──────── Exercise inputs ────────

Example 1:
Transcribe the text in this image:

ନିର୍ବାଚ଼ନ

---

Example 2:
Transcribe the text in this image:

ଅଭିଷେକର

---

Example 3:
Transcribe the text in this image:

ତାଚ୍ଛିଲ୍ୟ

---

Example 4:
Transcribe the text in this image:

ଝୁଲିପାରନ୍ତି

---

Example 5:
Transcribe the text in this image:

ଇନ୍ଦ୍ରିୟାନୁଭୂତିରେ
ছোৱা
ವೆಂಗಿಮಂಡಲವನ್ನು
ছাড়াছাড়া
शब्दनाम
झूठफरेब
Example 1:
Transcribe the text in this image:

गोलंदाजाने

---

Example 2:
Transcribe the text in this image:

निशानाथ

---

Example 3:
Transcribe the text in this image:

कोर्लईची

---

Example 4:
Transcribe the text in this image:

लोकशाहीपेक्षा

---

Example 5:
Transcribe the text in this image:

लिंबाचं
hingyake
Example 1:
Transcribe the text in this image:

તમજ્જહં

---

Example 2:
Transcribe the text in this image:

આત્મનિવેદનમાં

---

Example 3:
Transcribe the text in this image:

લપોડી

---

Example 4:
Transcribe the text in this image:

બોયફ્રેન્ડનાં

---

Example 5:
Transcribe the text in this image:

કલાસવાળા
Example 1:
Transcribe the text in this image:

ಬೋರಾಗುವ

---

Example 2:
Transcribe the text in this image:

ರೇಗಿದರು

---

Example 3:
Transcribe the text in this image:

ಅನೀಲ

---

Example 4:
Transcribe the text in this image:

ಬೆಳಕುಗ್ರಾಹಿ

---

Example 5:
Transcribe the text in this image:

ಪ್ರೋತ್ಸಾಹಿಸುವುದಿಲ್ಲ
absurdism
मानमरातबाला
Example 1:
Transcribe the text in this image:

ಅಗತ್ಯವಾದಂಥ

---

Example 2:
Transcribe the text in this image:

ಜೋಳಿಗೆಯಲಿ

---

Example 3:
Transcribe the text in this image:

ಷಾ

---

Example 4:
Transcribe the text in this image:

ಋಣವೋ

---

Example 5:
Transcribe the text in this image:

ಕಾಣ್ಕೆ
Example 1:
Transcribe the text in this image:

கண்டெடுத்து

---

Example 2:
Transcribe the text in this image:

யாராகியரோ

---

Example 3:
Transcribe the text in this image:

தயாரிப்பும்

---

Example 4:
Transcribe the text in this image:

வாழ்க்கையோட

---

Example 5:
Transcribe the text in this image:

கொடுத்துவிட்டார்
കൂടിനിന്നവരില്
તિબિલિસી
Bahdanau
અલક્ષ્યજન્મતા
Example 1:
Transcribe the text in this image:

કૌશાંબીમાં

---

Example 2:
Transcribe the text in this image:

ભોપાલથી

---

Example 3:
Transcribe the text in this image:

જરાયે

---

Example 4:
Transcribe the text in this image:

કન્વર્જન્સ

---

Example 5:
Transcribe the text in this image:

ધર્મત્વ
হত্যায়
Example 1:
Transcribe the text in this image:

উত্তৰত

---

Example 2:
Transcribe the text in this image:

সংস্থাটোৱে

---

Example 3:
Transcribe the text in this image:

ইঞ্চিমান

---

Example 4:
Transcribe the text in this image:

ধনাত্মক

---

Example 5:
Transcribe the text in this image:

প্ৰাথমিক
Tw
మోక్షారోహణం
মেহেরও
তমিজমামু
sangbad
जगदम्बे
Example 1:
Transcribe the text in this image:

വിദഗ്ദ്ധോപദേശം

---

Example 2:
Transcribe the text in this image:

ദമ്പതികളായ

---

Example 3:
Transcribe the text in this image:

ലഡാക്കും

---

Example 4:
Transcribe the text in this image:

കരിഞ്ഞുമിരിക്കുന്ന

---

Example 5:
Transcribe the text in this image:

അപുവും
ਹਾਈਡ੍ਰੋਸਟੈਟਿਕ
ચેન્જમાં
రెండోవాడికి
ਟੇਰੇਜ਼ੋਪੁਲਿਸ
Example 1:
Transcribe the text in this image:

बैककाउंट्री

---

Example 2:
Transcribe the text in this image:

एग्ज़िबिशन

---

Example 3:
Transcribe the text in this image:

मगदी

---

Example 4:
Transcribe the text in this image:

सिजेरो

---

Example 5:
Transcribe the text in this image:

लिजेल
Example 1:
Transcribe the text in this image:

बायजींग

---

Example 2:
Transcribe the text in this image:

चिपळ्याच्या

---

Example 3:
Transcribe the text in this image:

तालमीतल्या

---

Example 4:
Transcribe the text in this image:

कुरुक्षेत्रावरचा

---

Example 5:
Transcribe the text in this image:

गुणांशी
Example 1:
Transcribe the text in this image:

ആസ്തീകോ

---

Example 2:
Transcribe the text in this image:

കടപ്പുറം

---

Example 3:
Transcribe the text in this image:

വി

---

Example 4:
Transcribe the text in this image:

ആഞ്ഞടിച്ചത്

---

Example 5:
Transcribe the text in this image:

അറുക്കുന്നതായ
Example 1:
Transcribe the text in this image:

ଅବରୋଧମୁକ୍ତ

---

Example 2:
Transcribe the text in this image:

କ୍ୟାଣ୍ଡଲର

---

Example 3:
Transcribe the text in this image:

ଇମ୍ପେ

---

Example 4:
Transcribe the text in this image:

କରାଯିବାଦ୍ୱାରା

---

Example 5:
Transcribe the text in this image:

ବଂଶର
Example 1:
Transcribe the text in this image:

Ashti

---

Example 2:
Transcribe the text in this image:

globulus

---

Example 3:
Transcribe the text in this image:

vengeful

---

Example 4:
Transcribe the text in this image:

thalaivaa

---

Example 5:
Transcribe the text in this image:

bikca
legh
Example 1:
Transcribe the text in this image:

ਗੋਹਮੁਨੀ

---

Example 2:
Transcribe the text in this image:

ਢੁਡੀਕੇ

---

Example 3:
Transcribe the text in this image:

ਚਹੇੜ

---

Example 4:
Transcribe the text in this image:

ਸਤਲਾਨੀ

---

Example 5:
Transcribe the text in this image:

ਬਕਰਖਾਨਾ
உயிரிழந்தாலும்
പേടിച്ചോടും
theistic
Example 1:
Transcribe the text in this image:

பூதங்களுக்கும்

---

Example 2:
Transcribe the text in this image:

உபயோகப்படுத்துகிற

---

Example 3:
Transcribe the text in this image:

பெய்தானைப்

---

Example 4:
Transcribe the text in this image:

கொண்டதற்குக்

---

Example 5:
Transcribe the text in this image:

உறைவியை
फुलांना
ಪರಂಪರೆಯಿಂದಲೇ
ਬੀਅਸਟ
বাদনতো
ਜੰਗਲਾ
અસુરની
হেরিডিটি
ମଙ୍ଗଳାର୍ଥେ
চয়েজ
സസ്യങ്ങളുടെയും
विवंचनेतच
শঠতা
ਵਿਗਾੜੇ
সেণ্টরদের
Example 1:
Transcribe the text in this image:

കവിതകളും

────────

### Task details
Restate the entries above. Match them exactly.

### Exercise result
Example 1:
Transcribe the text in this image:

ନିର୍ବାଚ଼ନ

---

Example 2:
Transcribe the text in this image:

ଅଭିଷେକର

---

Example 3:
Transcribe the text in this image:

ତାଚ୍ଛିଲ୍ୟ

---

Example 4:
Transcribe the text in this image:

ଝୁଲିପାରନ୍ତି

---

Example 5:
Transcribe the text in this image:

ଇନ୍ଦ୍ରିୟାନୁଭୂତିରେ
ছোৱা
ವೆಂಗಿಮಂಡಲವನ್ನು
ছাড়াছাড়া
शब्दनाम
झूठफरेब
Example 1:
Transcribe the text in this image:

गोलंदाजाने

---

Example 2:
Transcribe the text in this image:

निशानाथ

---

Example 3:
Transcribe the text in this image:

कोर्लईची

---

Example 4:
Transcribe the text in this image:

लोकशाहीपेक्षा

---

Example 5:
Transcribe the text in this image:

लिंबाचं
hingyake
Example 1:
Transcribe the text in this image:

તમજ્જહં

---

Example 2:
Transcribe the text in this image:

આત્મનિવેદનમાં

---

Example 3:
Transcribe the text in this image:

લપોડી

---

Example 4:
Transcribe the text in this image:

બોયફ્રેન્ડનાં

---

Example 5:
Transcribe the text in this image:

કલાસવાળા
Example 1:
Transcribe the text in this image:

ಬೋರಾಗುವ

---

Example 2:
Transcribe the text in this image:

ರೇಗಿದರು

---

Example 3:
Transcribe the text in this image:

ಅನೀಲ

---

Example 4:
Transcribe the text in this image:

ಬೆಳಕುಗ್ರಾಹಿ

---

Example 5:
Transcribe the text in this image:

ಪ್ರೋತ್ಸಾಹಿಸುವುದಿಲ್ಲ
absurdism
मानमरातबाला
Example 1:
Transcribe the text in this image:

ಅಗತ್ಯವಾದಂಥ

---

Example 2:
Transcribe the text in this image:

ಜೋಳಿಗೆಯಲಿ

---

Example 3:
Transcribe the text in this image:

ಷಾ

---

Example 4:
Transcribe the text in this image:

ಋಣವೋ

---

Example 5:
Transcribe the text in this image:

ಕಾಣ್ಕೆ
Example 1:
Transcribe the text in this image:

கண்டெடுத்து

---

Example 2:
Transcribe the text in this image:

யாராகியரோ

---

Example 3:
Transcribe the text in this image:

தயாரிப்பும்

---

Example 4:
Transcribe the text in this image:

வாழ்க்கையோட

---

Example 5:
Transcribe the text in this image:

கொடுத்துவிட்டார்
കൂടിനിന്നവരില്
તિબિલિસી
Bahdanau
અલક્ષ્યજન્મતા
Example 1:
Transcribe the text in this image:

કૌશાંબીમાં

---

Example 2:
Transcribe the text in this image:

ભોપાલથી

---

Example 3:
Transcribe the text in this image:

જરાયે

---

Example 4:
Transcribe the text in this image:

કન્વર્જન્સ

---

Example 5:
Transcribe the text in this image:

ધર્મત્વ
হত্যায়
Example 1:
Transcribe the text in this image:

উত্তৰত

---

Example 2:
Transcribe the text in this image:

সংস্থাটোৱে

---

Example 3:
Transcribe the text in this image:

ইঞ্চিমান

---

Example 4:
Transcribe the text in this image:

ধনাত্মক

---

Example 5:
Transcribe the text in this image:

প্ৰাথমিক
Tw
మోక్షారోహణం
মেহেরও
তমিজমামু
sangbad
जगदम्बे
Example 1:
Transcribe the text in this image:

വിദഗ്ദ്ധോപദേശം

---

Example 2:
Transcribe the text in this image:

ദമ്പതികളായ

---

Example 3:
Transcribe the text in this image:

ലഡാക്കും

---

Example 4:
Transcribe the text in this image:

കരിഞ്ഞുമിരിക്കുന്ന

---

Example 5:
Transcribe the text in this image:

അപുവും
ਹਾਈਡ੍ਰੋਸਟੈਟਿਕ
ચેન્જમાં
రెండోవాడికి
ਟੇਰੇਜ਼ੋਪੁਲਿਸ
Example 1:
Transcribe the text in this image:

बैककाउंट्री

---

Example 2:
Transcribe the text in this image:

एग्ज़िबिशन

---

Example 3:
Transcribe the text in this image:

मगदी

---

Example 4:
Transcribe the text in this image:

सिजेरो

---

Example 5:
Transcribe the text in this image:

लिजेल
Example 1:
Transcribe the text in this image:

बायजींग

---

Example 2:
Transcribe the text in this image:

चिपळ्याच्या

---

Example 3:
Transcribe the text in this image:

तालमीतल्या

---

Example 4:
Transcribe the text in this image:

कुरुक्षेत्रावरचा

---

Example 5:
Transcribe the text in this image:

गुणांशी
Example 1:
Transcribe the text in this image:

ആസ്തീകോ

---

Example 2:
Transcribe the text in this image:

കടപ്പുറം

---

Example 3:
Transcribe the text in this image:

വി

---

Example 4:
Transcribe the text in this image:

ആഞ്ഞടിച്ചത്

---

Example 5:
Transcribe the text in this image:

അറുക്കുന്നതായ
Example 1:
Transcribe the text in this image:

ଅବରୋଧମୁକ୍ତ

---

Example 2:
Transcribe the text in this image:

କ୍ୟାଣ୍ଡଲର

---

Example 3:
Transcribe the text in this image:

ଇମ୍ପେ

---

Example 4:
Transcribe the text in this image:

କରାଯିବାଦ୍ୱାରା

---

Example 5:
Transcribe the text in this image:

ବଂଶର
Example 1:
Transcribe the text in this image:

Ashti

---

Example 2:
Transcribe the text in this image:

globulus

---

Example 3:
Transcribe the text in this image:

vengeful

---

Example 4:
Transcribe the text in this image:

thalaivaa

---

Example 5:
Transcribe the text in this image:

bikca
legh
Example 1:
Transcribe the text in this image:

ਗੋਹਮੁਨੀ

---

Example 2:
Transcribe the text in this image:

ਢੁਡੀਕੇ

---

Example 3:
Transcribe the text in this image:

ਚਹੇੜ

---

Example 4:
Transcribe the text in this image:

ਸਤਲਾਨੀ

---

Example 5:
Transcribe the text in this image:

ਬਕਰਖਾਨਾ
உயிரிழந்தாலும்
പേടിച്ചോടും
theistic
Example 1:
Transcribe the text in this image:

பூதங்களுக்கும்

---

Example 2:
Transcribe the text in this image:

உபயோகப்படுத்துகிற

---

Example 3:
Transcribe the text in this image:

பெய்தானைப்

---

Example 4:
Transcribe the text in this image:

கொண்டதற்குக்

---

Example 5:
Transcribe the text in this image:

உறைவியை
फुलांना
ಪರಂಪರೆಯಿಂದಲೇ
ਬੀਅਸਟ
বাদনতো
ਜੰਗਲਾ
અસુરની
হেরিডিটি
ମଙ୍ଗଳାର୍ଥେ
চয়েজ
സസ്യങ്ങളുടെയും
विवंचनेतच
শঠতা
ਵਿਗਾੜੇ
সেণ্টরদের
Example 1:
Transcribe the text in this image:

കവിതകളും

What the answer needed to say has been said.